Well reasoned and well stated. [Doffs cap to telerion]None of those arguments is at all persuasive. My understanding of the legal point here is that the government must have a compelling reason for treating homosexual differently than heterosexuals. There has to be a substantive state cause, otherwise it's discrimination.
Reason 1: If the ability to create new taxpayers were the substantive cause, then the state should not recognize heterosexual marriages between infertile couples, including old people. The state however does recognize these marriages. If this condition is only applied to homosexual couples then it's discrimination.
Reason 2: In any marriage there is thing or collection of things that that couple unique. This reason doesn't put forward any case for why homosexuality should disqualify a couple from being married. It just begs the question. Replace "homosexual" with "interracial" and the lack of substance should really jump out at you. (Plus it's the sort of statement that people in the 50's and 60's might actually have made against interracial marriage).

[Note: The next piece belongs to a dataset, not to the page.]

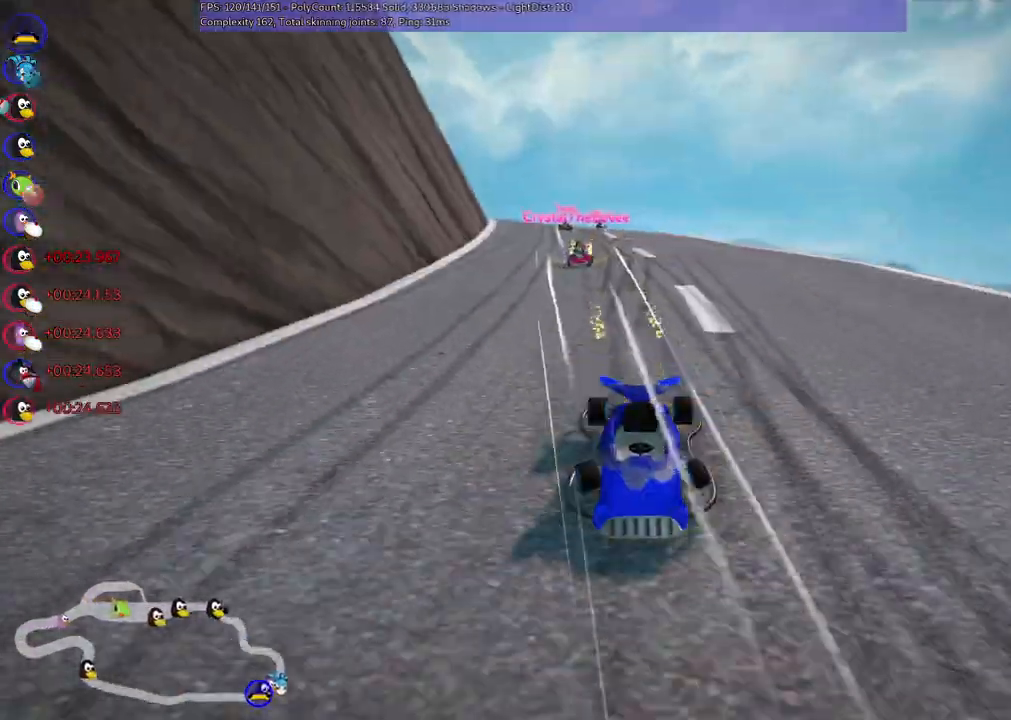
{"keys": ["left", "m", "up"], "events": [[200, "b", "up"]]}
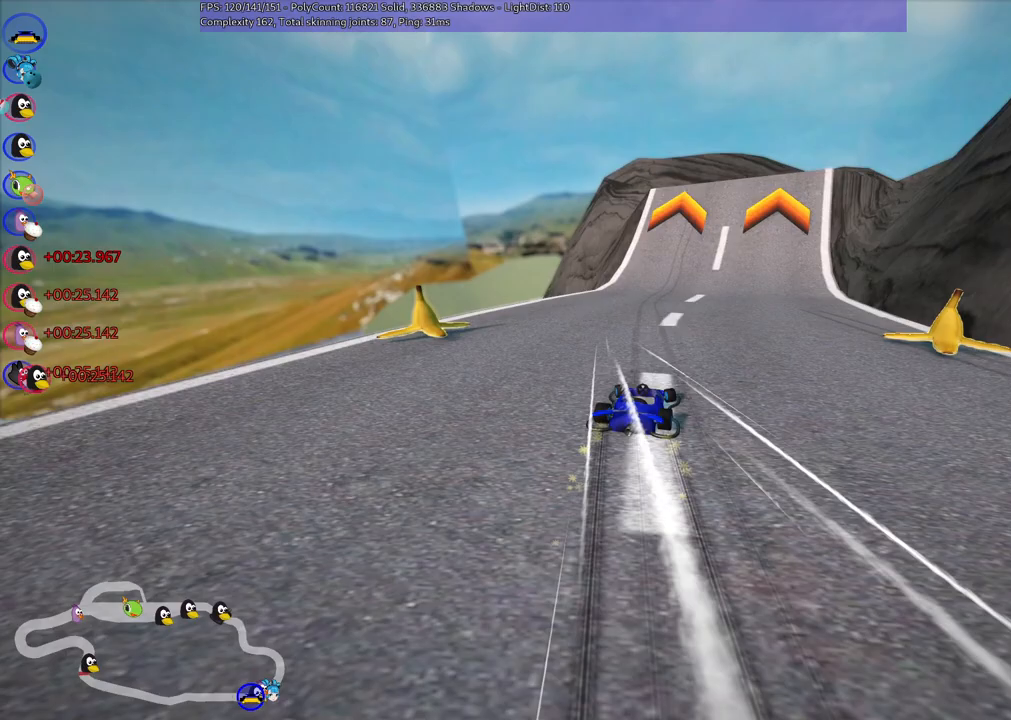
{"keys": ["left", "m", "up"], "events": [[350, "right", "down"], [450, "right", "up"]]}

Reason 3: This also isn't an argument against gay marriage specifically. It's an argument against all marriage. Since the state still recognizes heterosexual marriage, and there's no reason offered herein that explains why gay marriage should not also be recognized.
Reason 4: This is argument is not only in compelling but it's also chauvinistic because it assumes that women don't own businesses. Does the state have a problem with mergers between men and women? Do we seen this abuse of marriage occurring now? At best this is an argument for reexamining business law as it relates to marriage.
So while these four reasons are certainly secular, none of them addresses the central question, "What compelling, substantive reason does the state have for recognizing heterosexual marriages and not recognizing homosexual ones?"